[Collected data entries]
■ ■ ■ ■
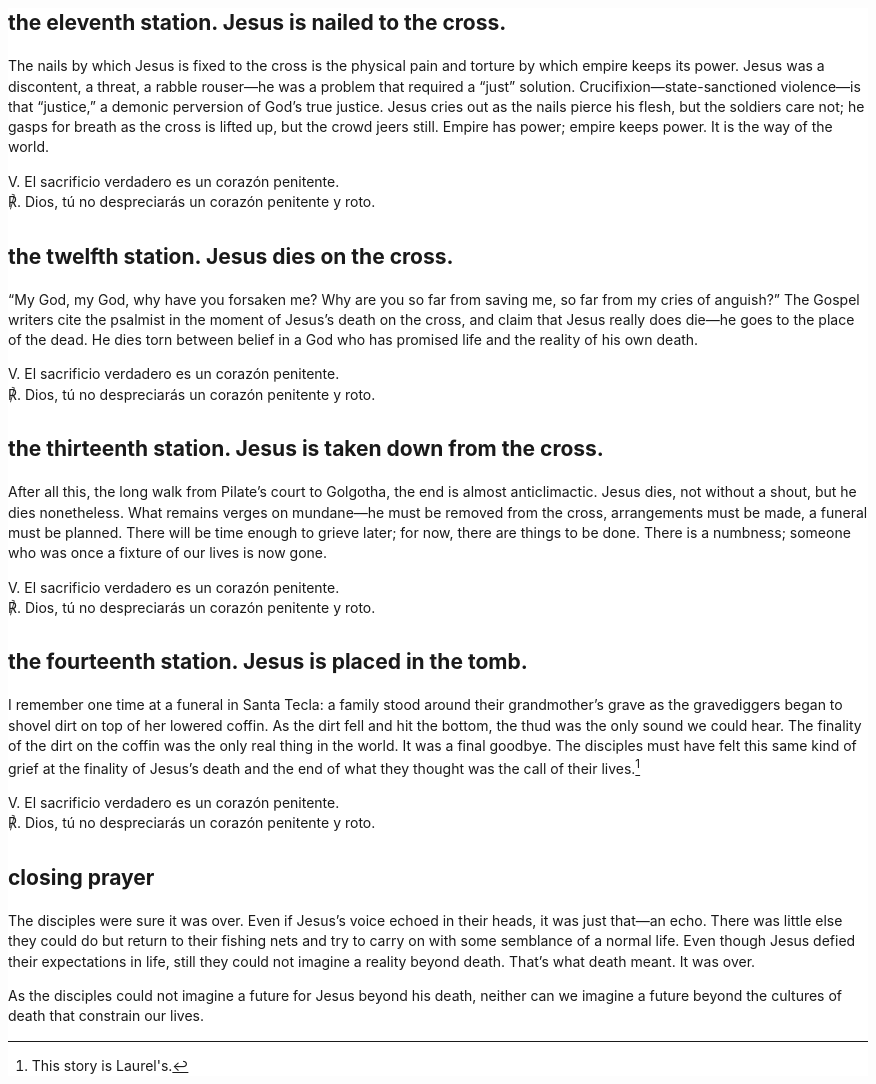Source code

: ## the eleventh station. Jesus is nailed to the cross.
The nails by which Jesus is fixed to the cross is the physical pain and torture by which empire keeps its power. Jesus was a discontent, a threat, a rabble rouser—he was a problem that required a “just” solution. Crucifixion—state-sanctioned violence—is that “justice,” a demonic perversion of God’s true justice. Jesus cries out as the nails pierce his flesh, but the soldiers care not; he gasps for breath as the cross is lifted up, but the crowd jeers still. Empire has power; empire keeps power. It is the way of the world.

V. El sacrificio verdadero es un corazón penitente.  
℟. Dios, tú no despreciarás un corazón penitente y roto.

## the twelfth station. Jesus dies on the cross.
“My God, my God, why have you forsaken me? Why are you so far from saving me, so far from my cries of anguish?” The Gospel writers cite the psalmist in the moment of Jesus’s death on the cross, and claim that Jesus really does die—he goes to the place of the dead. He dies torn between belief in a God who has promised life and the reality of his own death.

V. El sacrificio verdadero es un corazón penitente.  
℟. Dios, tú no despreciarás un corazón penitente y roto.

## the thirteenth station. Jesus is taken down from the cross.
After all this, the long walk from Pilate’s court to Golgotha, the end is almost anticlimactic. Jesus dies, not without a shout, but he dies nonetheless. What remains verges on mundane—he must be removed from the cross, arrangements must be made, a funeral must be planned. There will be time enough to grieve later; for now, there are things to be done. There is a numbness; someone who was once a fixture of our lives is now gone.

V. El sacrificio verdadero es un corazón penitente.  
℟. Dios, tú no despreciarás un corazón penitente y roto.

## the fourteenth station. Jesus is placed in the tomb.
I remember one time at a funeral in Santa Tecla: a family stood around their grandmother’s grave as the gravediggers began to shovel dirt on top of her lowered coffin. As the dirt fell and hit the bottom, the thud was the only sound we could hear. The finality of the dirt on the coffin was the only real thing in the world. It was a final goodbye. The disciples must have felt this same kind of grief at the finality of Jesus’s death and the end of what they thought was the call of their lives.[^1]

V. El sacrificio verdadero es un corazón penitente.  
℟. Dios, tú no despreciarás un corazón penitente y roto.

## closing prayer
The disciples were sure it was over. Even if Jesus’s voice echoed in their heads, it was just that—an echo. There was little else they could do but return to their fishing nets and try to carry on with some semblance of a normal life. Even though Jesus defied their expectations in life, still they could not imagine a reality beyond death. That’s what death meant. It was over.

As the disciples could not imagine a future for Jesus beyond his death, neither can we imagine a future beyond the cultures of death that constrain our lives.


[^1]: This story is Laurel's.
■ ■ ■ ■
Exercise instructions: All that belongs in your answer is the stretch of entries above from the line with "## the twelfth" through the line with "## the fourteenth", printed exactly.

Result of the exercise:
## the twelfth station. Jesus dies on the cross.
“My God, my God, why have you forsaken me? Why are you so far from saving me, so far from my cries of anguish?” The Gospel writers cite the psalmist in the moment of Jesus’s death on the cross, and claim that Jesus really does die—he goes to the place of the dead. He dies torn between belief in a God who has promised life and the reality of his own death.

V. El sacrificio verdadero es un corazón penitente.  
℟. Dios, tú no despreciarás un corazón penitente y roto.

## the thirteenth station. Jesus is taken down from the cross.
After all this, the long walk from Pilate’s court to Golgotha, the end is almost anticlimactic. Jesus dies, not without a shout, but he dies nonetheless. What remains verges on mundane—he must be removed from the cross, arrangements must be made, a funeral must be planned. There will be time enough to grieve later; for now, there are things to be done. There is a numbness; someone who was once a fixture of our lives is now gone.

V. El sacrificio verdadero es un corazón penitente.  
℟. Dios, tú no despreciarás un corazón penitente y roto.

## the fourteenth station. Jesus is placed in the tomb.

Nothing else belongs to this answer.